VOD film review: Paddington
Ivan Radford | On 27, Mar 2015
Director: Paul King
Cast: Ben Whishaw, Hugh Bonneville, Sally Hawkins
Years after Michael Bond’s Paddington turned up at the train station, with a note saying “Please look after this bear” tied around his neck, the idea of someone turning the books into a feature film was a bleak prospect. But from the opening moments of Paul King’s live action romp, it’s clear that this bear has been very well looked after indeed.
A prologue, shot by an explorer in Darkest Peru, introduces our furry friend. “I named one of the bears after my mother,” says the intrepid voiceover, “and the other after an exotic male boxer I met in a bar.” And so we meet Uncle Pastuzo (Michael Gambon), who gulps down marmalade with relish, and Aunt Lucy (Imelda Staunton), who sends Paddington (Whishaw) on his way to London, where he’s “guaranteed a warm welcome”.
It’s a smart introduction that immediately sets the tone of the movie; one where the poignant tragedy of Bambi can sit alongside irreverent silliness and where a CGI bear and humans can comfortably co-exist.
That matter-of-fact juxtaposition is handled expertly by the rest of the cast, kids and adults alike. “Avoid eye contact, there’s some kind of bear over there,” Mr.
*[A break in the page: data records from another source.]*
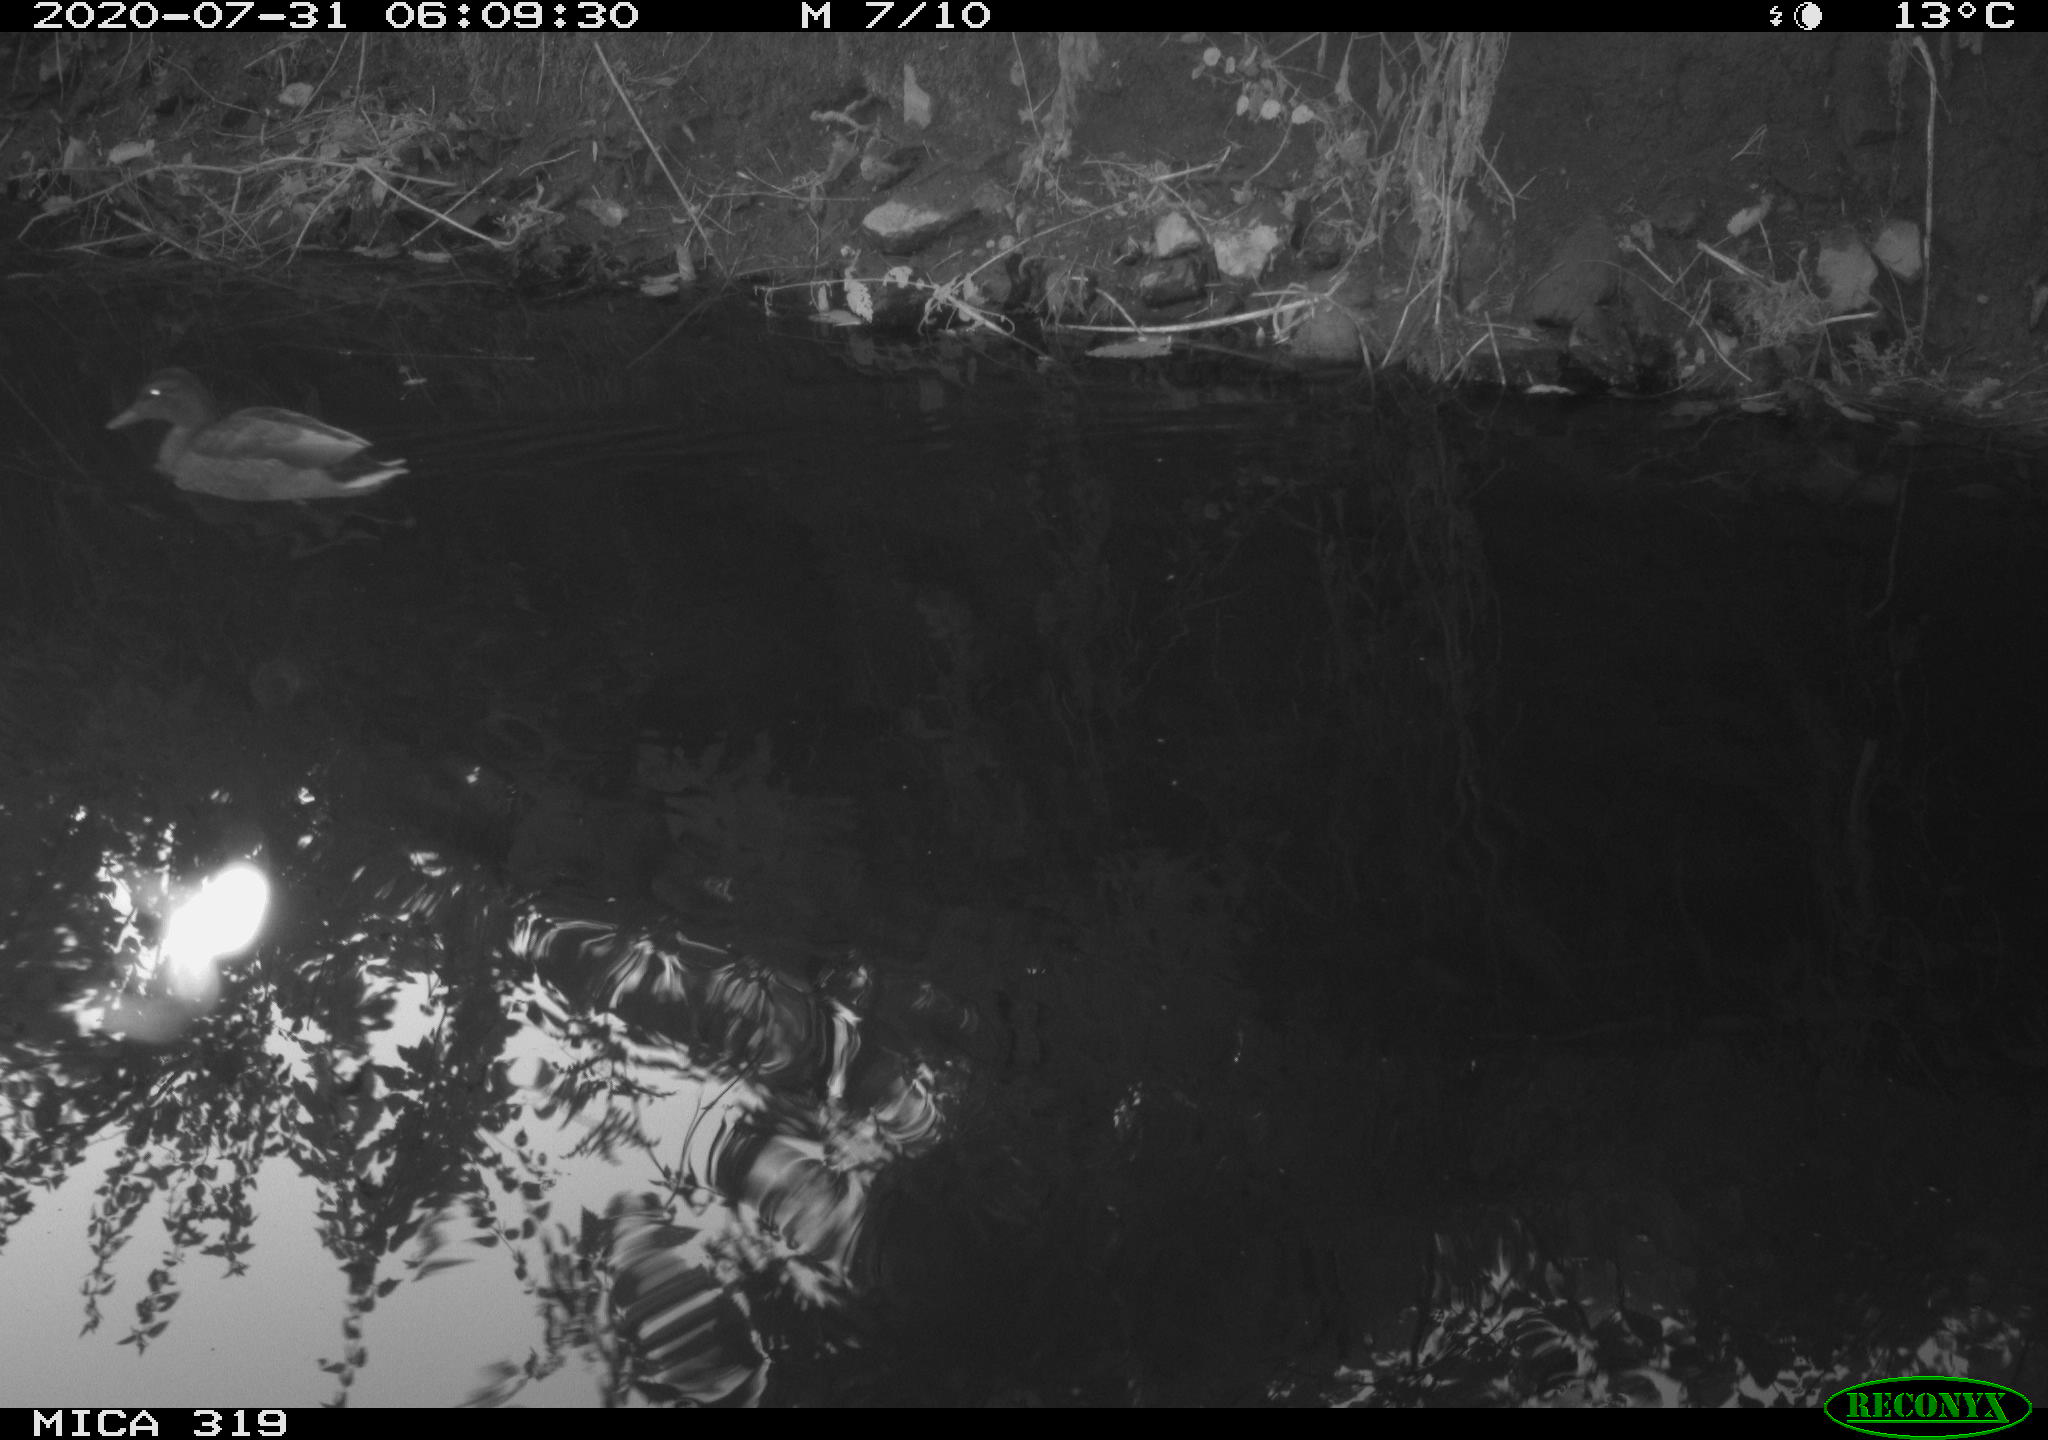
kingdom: Animalia
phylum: Chordata
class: Aves
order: Anseriformes
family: Anatidae
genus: Anas
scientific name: Anas platyrhynchos
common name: Mallard
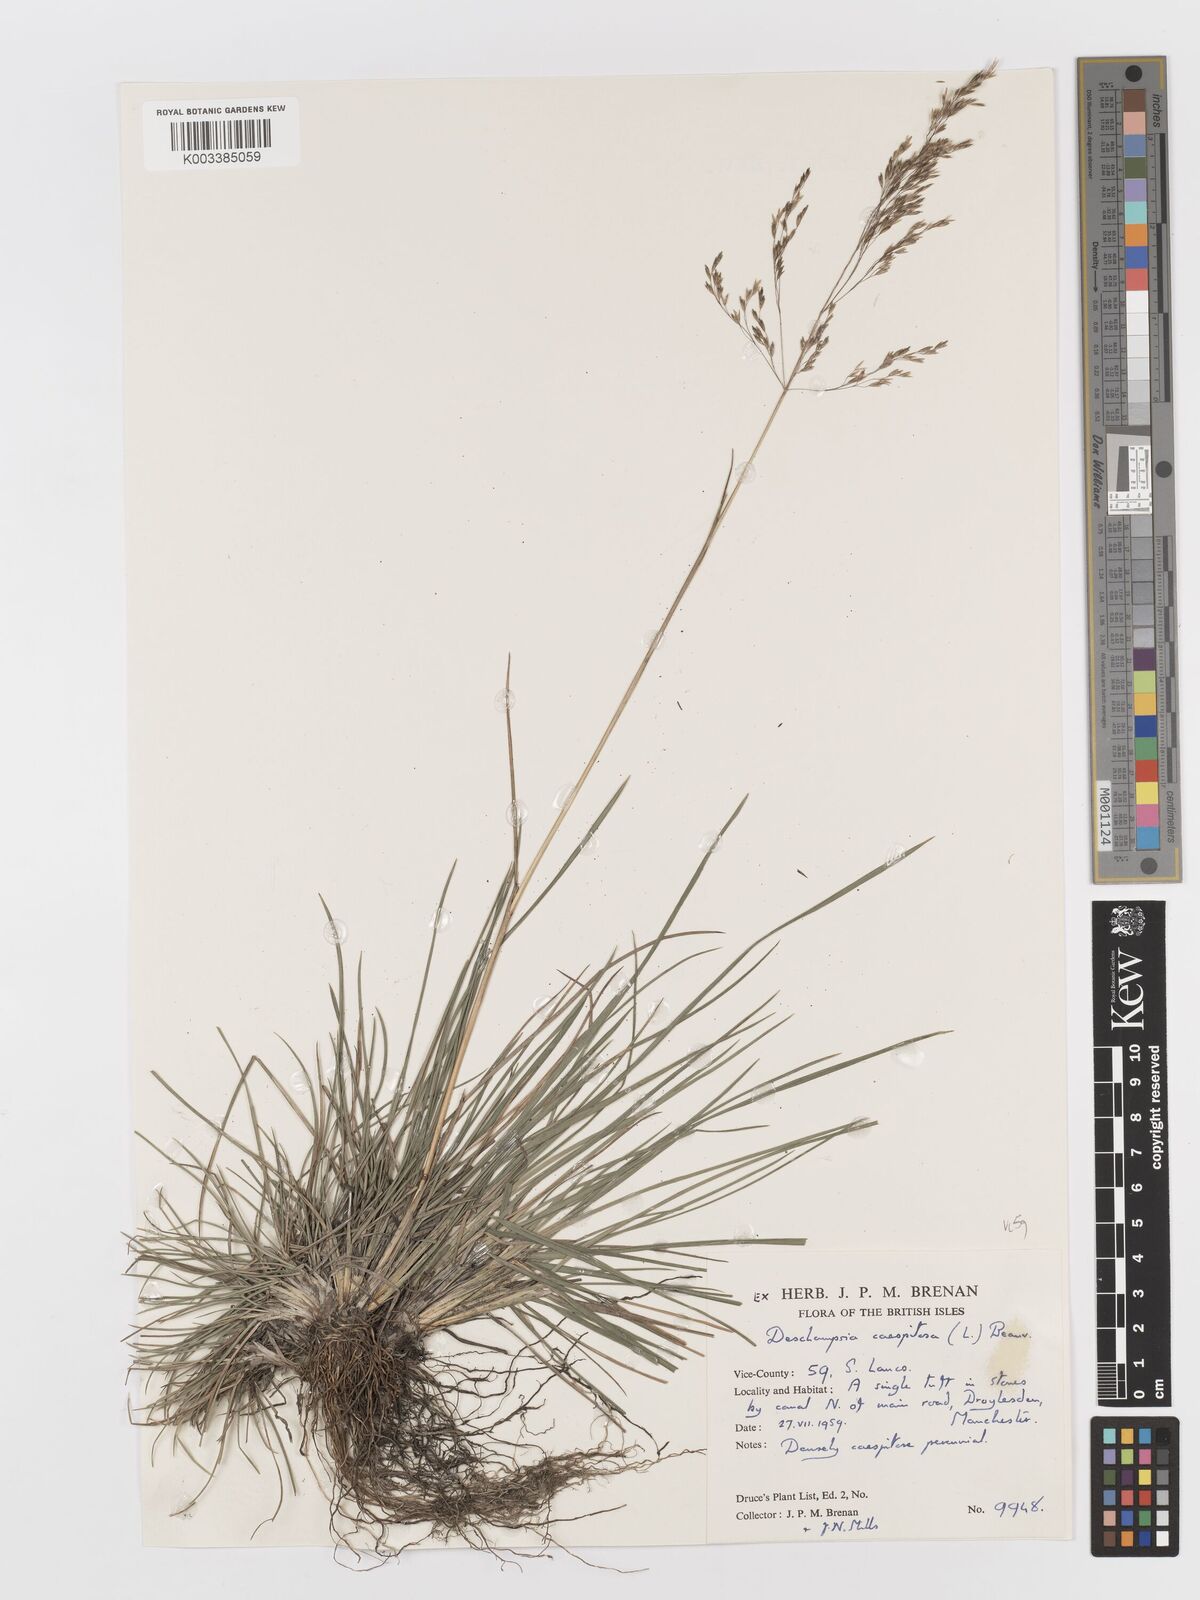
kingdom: Plantae
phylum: Tracheophyta
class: Liliopsida
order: Poales
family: Poaceae
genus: Deschampsia
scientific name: Deschampsia cespitosa
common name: Tufted hair-grass
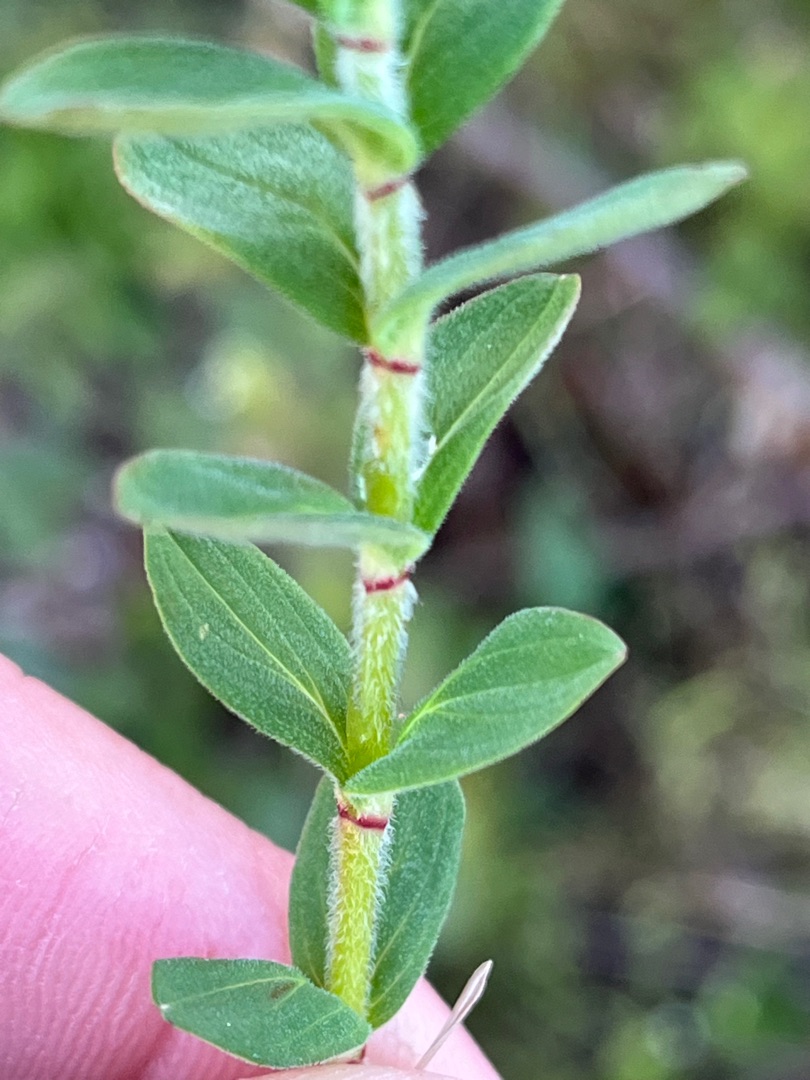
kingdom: Plantae
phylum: Tracheophyta
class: Magnoliopsida
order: Malpighiales
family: Hypericaceae
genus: Hypericum
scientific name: Hypericum hirsutum
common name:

Brown tells his children, as they alight from a train one night. “Probably selling something.” Hugh Bonneville is perfect as the uptight father, bumbling his cynical way through the absurd adventure with a straight face and spouting ridiculous statistics about health and safety (“7 per cent of childhood accidents start with jumping”).
Ben Whishaw’s mellifluous vocals are just the right antidote, soothing and mature yet still capable of naive observations; a balance nailed by the cuddly digital effects team. “I think I shall probably sleep over there in that… bin,” he deadpans, with an endearing honesty.
Sally Hawkins, though, delivers the film’s real soul: a warm, welcoming attitude that honours the explorer’s original invitation and contrasts with the capital’s otherwise cold population, whether it’s Peter Capaldi as a NIMBY neighbour or Nicole Kidman as a scheming taxidermist, who wants to kill the Peruvian animal and stuff him.
In anyone else’s hands, the nastiness could be traumatic or the sweet emotion sickly or overstated, but Kidman plays her cruelty for giggles, while the squeaking Hawkins smiles with just the right amount of sincerity. Her message is echoed throughout King’s clever production, which uses Nick Urata’s score and calypso songs from D Lime to remind us of London’s multi-cultural world, and conjures up endlessly enchanting set pieces with the tangible fuzz of the director’s indie roots. Even the script’s comedy is all-inclusive, combining an impressive array of slapstick stunts with puns and musical gags. There is, quite literally, bare humour.
The result is a family film that embraces everyone in the audience, regardless of age or origin. (A sequel would, surely, be called “Paddington: International”.) In a year where we’ve seen the rise of UKIP, Paddington is a lovely reminder that people are capable of kindness and tolerance. One scene sees a fellow orphan, played by Jim Broadbent, retell the story of his wartime evacuation to another country. “My body came,” he smiles, “but my heart… took a little longer to arrive.” Paddington’s has no such delays.